INSERT OVERWRITE TABLE dim.dim_trade_shops
SELECT shopid,
       userid,
       areaid,
       shopname,
       shoplevel,
       status,
       createtime,
       modifytime,
       CASE
           WHEN modifytime IS NOT NULL THEN substr(modifytime, 0, 10)
           ELSE substr(createtime, 0, 10)
       END AS startdate,
       '9999-12-31' AS enddate
FROM ods.ods_trade_shops
WHERE dt = '$do_date'
UNION ALL
SELECT b.shopid,
       b.userid,
       b.areaid,
       b.shopname,
       b.shoplevel,
       b.status,
       b.createtime,
       b.modifytime,
       b.startdate,
       CASE
           WHEN a.shopid IS NOT NULL
                AND b.enddate ='9999-12-31' THEN date_add('$do_date', -1)
           ELSE b.enddate
       END AS enddate
FROM
  (SELECT *
   FROM ods.ods_trade_shops
   WHERE dt='$do_date') a
RIGHT JOIN dim.dim_trade_shops b ON a.shopid = b.shopid;
"
 
hive -e "$sql"
Copy the code

To load data from 2020-12-22, run the following script: sh dim_load_shops.

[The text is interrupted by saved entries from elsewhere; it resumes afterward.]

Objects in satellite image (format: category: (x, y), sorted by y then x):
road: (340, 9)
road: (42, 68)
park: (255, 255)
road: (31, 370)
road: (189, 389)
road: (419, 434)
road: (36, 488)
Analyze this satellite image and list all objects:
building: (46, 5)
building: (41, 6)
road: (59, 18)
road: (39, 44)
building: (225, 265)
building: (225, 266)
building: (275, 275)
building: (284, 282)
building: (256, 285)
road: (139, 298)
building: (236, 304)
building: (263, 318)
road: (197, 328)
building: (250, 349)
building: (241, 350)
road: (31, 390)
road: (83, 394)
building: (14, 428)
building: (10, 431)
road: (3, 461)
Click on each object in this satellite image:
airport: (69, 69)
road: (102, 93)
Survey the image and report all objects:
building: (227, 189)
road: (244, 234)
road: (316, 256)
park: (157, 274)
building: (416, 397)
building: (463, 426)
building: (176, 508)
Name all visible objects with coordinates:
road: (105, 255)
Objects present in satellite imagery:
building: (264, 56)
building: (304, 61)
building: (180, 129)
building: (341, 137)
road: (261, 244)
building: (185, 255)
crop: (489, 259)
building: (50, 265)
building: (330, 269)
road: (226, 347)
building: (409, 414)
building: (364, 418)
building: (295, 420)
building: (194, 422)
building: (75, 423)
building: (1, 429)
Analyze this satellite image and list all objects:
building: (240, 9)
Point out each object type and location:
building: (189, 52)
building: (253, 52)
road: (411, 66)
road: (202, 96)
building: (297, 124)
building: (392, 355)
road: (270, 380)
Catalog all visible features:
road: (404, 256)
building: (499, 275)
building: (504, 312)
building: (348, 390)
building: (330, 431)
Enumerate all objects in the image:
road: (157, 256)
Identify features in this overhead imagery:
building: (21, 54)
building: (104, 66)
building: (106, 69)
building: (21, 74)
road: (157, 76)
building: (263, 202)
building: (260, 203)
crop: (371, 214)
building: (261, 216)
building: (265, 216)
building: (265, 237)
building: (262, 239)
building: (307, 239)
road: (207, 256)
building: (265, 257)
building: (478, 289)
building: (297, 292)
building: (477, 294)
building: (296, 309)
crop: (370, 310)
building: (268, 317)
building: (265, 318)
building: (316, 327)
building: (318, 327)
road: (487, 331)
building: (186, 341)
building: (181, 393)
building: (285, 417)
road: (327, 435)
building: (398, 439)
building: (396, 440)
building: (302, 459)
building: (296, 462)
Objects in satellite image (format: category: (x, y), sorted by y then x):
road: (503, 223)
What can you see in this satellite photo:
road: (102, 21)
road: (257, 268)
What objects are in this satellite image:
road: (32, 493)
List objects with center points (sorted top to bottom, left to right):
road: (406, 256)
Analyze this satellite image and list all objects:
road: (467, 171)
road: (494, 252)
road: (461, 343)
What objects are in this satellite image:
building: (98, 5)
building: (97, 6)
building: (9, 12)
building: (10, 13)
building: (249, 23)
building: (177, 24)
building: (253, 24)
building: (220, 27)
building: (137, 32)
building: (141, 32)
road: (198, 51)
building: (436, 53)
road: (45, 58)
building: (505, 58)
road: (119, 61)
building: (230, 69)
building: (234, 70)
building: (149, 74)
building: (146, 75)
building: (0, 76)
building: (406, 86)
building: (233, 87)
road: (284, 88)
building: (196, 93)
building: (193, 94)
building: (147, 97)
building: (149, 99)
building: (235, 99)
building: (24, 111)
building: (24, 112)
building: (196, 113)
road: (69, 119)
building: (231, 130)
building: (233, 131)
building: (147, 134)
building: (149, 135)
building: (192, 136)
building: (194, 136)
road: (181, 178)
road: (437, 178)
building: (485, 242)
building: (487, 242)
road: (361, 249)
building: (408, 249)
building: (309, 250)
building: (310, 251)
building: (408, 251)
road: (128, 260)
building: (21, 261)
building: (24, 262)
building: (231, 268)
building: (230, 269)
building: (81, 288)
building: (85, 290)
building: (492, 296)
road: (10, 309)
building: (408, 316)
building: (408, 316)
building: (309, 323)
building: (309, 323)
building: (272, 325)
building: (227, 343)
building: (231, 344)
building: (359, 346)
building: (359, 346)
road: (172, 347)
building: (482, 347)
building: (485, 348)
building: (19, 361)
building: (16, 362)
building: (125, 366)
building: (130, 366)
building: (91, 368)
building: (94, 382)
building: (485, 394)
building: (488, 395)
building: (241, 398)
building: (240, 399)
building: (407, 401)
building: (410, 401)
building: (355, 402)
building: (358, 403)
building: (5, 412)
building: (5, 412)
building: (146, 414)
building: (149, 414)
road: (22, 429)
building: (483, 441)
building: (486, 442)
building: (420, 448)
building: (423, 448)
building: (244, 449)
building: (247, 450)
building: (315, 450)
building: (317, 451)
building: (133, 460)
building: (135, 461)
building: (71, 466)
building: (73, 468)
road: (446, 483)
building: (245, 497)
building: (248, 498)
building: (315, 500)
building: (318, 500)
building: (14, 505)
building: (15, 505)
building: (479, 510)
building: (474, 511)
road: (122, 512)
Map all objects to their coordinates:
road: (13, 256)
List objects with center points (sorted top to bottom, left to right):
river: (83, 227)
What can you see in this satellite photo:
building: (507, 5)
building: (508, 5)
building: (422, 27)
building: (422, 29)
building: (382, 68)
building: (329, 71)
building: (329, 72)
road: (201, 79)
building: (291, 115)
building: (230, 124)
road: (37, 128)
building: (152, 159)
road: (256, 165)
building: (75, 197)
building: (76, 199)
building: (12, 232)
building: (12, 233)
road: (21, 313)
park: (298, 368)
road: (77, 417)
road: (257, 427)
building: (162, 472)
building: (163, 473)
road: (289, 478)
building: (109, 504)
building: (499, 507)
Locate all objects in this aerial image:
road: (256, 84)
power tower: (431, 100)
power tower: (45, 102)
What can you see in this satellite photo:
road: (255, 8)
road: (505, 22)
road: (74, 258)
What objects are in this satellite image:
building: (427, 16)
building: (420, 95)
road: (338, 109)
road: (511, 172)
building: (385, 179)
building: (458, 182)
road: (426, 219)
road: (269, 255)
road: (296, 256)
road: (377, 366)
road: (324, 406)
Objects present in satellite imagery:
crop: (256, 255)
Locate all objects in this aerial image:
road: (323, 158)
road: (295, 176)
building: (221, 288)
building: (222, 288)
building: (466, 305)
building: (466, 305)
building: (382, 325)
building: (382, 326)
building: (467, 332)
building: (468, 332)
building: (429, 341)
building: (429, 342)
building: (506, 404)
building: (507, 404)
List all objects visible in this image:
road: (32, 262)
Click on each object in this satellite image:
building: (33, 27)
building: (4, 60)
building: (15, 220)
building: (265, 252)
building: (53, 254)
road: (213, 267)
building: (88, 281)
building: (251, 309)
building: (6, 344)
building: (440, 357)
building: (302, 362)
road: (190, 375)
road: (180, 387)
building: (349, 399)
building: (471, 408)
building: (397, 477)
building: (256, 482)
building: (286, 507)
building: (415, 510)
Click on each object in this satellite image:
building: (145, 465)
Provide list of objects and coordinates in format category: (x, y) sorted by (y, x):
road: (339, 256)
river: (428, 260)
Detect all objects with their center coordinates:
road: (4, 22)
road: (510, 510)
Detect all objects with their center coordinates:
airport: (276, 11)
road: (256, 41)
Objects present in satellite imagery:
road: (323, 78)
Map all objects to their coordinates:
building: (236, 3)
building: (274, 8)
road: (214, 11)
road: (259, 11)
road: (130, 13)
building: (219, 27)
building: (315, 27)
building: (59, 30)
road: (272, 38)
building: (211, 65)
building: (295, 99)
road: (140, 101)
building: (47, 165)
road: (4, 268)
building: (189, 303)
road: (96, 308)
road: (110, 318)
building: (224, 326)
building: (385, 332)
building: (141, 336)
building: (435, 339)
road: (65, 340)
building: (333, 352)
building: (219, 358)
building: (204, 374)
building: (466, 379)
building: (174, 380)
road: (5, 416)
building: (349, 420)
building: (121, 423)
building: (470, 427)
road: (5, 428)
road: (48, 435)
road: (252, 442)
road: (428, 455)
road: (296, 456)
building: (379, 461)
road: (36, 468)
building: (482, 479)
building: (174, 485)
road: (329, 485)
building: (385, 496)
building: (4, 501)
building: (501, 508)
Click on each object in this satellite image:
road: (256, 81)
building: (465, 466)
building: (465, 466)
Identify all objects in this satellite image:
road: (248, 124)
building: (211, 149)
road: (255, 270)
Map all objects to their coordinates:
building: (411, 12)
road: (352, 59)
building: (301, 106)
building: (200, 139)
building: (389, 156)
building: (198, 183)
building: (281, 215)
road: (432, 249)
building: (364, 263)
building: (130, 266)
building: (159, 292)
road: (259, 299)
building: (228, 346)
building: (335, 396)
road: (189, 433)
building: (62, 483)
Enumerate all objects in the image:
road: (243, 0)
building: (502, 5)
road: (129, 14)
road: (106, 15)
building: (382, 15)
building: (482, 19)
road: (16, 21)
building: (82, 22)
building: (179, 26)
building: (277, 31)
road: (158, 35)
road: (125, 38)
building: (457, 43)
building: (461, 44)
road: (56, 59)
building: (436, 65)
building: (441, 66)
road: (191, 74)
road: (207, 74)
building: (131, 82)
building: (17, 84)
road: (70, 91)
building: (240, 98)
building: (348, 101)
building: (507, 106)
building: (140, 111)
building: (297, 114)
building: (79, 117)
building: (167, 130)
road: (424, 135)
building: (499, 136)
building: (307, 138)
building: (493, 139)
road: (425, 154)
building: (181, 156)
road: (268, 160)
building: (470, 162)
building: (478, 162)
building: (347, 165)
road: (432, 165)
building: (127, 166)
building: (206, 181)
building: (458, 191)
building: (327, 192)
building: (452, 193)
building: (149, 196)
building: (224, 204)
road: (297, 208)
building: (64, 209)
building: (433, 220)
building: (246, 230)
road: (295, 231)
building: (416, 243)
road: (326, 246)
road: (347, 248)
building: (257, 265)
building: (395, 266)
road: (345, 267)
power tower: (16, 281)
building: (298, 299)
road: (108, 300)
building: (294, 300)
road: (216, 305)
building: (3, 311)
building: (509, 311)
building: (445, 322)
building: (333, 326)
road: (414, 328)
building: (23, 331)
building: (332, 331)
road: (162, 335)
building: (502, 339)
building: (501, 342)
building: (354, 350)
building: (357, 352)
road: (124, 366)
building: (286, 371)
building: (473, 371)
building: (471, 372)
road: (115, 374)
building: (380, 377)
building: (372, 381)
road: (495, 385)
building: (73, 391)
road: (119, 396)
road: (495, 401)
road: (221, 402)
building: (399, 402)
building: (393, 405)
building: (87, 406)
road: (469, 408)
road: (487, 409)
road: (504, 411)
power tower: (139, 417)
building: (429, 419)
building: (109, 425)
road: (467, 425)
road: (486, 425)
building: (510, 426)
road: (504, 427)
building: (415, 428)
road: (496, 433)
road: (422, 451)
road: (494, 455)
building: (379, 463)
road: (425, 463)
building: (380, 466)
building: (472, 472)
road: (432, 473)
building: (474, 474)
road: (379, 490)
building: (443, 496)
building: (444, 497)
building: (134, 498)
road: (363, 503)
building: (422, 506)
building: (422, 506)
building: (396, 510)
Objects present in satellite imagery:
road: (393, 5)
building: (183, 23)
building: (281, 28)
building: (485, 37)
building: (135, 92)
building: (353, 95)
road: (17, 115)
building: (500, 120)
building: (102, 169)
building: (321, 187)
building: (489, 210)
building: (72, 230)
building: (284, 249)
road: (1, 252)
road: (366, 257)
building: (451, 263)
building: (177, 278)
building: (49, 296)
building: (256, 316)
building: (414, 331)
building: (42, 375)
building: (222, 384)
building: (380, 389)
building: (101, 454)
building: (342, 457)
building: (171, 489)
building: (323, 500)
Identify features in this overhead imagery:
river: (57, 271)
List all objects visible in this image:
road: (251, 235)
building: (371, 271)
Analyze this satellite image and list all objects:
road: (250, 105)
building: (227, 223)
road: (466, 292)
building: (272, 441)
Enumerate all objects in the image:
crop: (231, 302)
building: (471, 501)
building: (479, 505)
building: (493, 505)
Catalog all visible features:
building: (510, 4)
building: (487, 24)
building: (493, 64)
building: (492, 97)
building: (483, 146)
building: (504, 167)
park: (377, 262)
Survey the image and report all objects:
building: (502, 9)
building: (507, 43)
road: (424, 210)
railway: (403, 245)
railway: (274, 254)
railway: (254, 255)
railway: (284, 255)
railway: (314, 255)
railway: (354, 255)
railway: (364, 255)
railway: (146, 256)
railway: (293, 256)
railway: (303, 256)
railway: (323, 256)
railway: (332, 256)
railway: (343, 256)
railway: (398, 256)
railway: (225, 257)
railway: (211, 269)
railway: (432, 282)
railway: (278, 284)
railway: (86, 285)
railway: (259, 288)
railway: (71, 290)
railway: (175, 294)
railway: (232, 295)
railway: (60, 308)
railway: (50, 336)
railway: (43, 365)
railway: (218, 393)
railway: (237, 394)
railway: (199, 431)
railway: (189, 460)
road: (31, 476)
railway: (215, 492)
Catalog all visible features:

Sh 2020-12-22

3.4 Roll back the zipper table to a certain time point

Create a temporary table, tmp.shops_tmp, to hold the rolled back data

DROP TABLE IF EXISTS tmp.shops_tmp;
CREATE TABLE IF NOT EXISTS tmp.tmp_shops AS
SELECT shopid,
       userid,
       areaid,
       shopname,
       shoplevel,
       status,
       createtime,
       modifytime,
       startdate,
       enddate
FROM dim.dim_trade_shops
WHERE enddate < '2020-11-21'
UNION ALL
SELECT shopid,
       userid,
       areaid,
       shopname,
       shoplevel,
       status,
       createtime,
       modifytime,
       startdate,
       '9999-12-31' AS enddate
FROM dim.dim_trade_shops
WHERE startdate < = '2020-11-21'
  AND enddate > = '2020-11-21';


INSERT OVERWRITE TABLE dim.dim_trade_shops
SELECT *
FROM tmp.tmp_shops;
Copy the code

The rollback script is similar to the update script, as long as the SQL in it is updated, which will not be repeated here.